* **Exercise**: Scan the entries below and return each line that contains "всегда".

[[ Dataset, beginning ]]

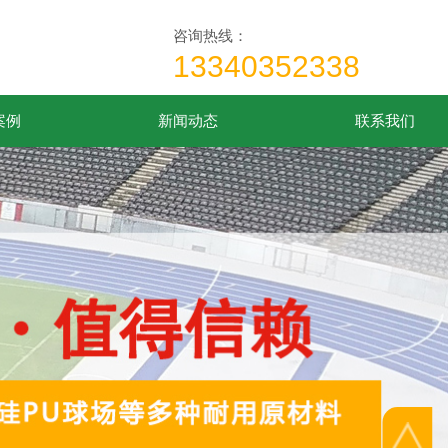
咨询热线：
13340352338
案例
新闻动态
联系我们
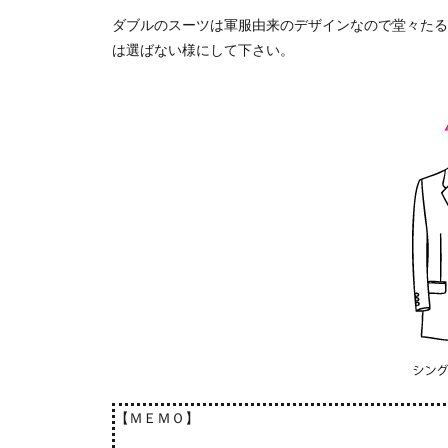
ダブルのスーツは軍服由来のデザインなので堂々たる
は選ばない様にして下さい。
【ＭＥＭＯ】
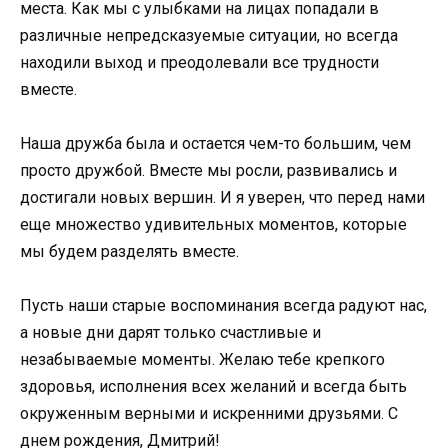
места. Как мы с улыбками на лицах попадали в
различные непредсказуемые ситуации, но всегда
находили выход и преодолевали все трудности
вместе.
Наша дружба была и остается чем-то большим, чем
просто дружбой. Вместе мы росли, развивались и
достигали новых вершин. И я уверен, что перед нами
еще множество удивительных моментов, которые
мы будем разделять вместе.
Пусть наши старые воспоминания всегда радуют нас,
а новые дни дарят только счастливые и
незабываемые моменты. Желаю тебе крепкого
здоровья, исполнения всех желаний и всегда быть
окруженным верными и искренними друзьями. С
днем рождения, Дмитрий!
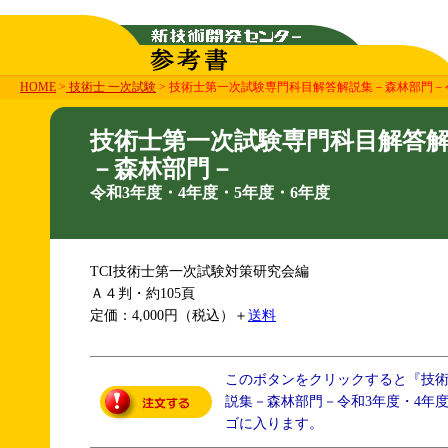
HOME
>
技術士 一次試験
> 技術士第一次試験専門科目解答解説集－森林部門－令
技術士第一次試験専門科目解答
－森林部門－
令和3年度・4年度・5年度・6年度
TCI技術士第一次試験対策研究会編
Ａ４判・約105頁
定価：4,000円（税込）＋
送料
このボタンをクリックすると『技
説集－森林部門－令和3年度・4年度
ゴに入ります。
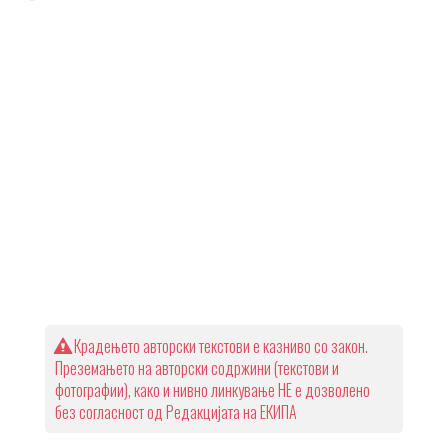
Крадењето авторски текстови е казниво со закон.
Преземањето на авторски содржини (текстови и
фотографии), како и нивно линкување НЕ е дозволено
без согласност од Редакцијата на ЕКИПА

[[ Dataset, end ]]
[[ Dataset, beginning ]]

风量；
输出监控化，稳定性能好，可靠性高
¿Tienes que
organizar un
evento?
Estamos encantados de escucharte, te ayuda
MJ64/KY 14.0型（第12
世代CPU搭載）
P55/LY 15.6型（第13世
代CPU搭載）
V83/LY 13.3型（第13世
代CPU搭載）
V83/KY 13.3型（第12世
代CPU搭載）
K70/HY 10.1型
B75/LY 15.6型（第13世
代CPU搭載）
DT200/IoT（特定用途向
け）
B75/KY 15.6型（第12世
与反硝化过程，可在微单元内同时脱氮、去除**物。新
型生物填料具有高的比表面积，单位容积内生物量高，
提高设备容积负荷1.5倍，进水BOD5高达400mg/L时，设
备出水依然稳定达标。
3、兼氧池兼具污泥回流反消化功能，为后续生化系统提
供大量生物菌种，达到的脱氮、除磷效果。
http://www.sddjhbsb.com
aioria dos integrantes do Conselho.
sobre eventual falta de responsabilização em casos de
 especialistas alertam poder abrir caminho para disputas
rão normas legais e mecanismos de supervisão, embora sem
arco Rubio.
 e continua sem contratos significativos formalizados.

[[ Dataset, end ]]

* **Result for this exercise**:
различные непредсказуемые ситуации, но всегда
Пусть наши старые воспоминания всегда радуют нас,
здоровья, исполнения всех желаний и всегда быть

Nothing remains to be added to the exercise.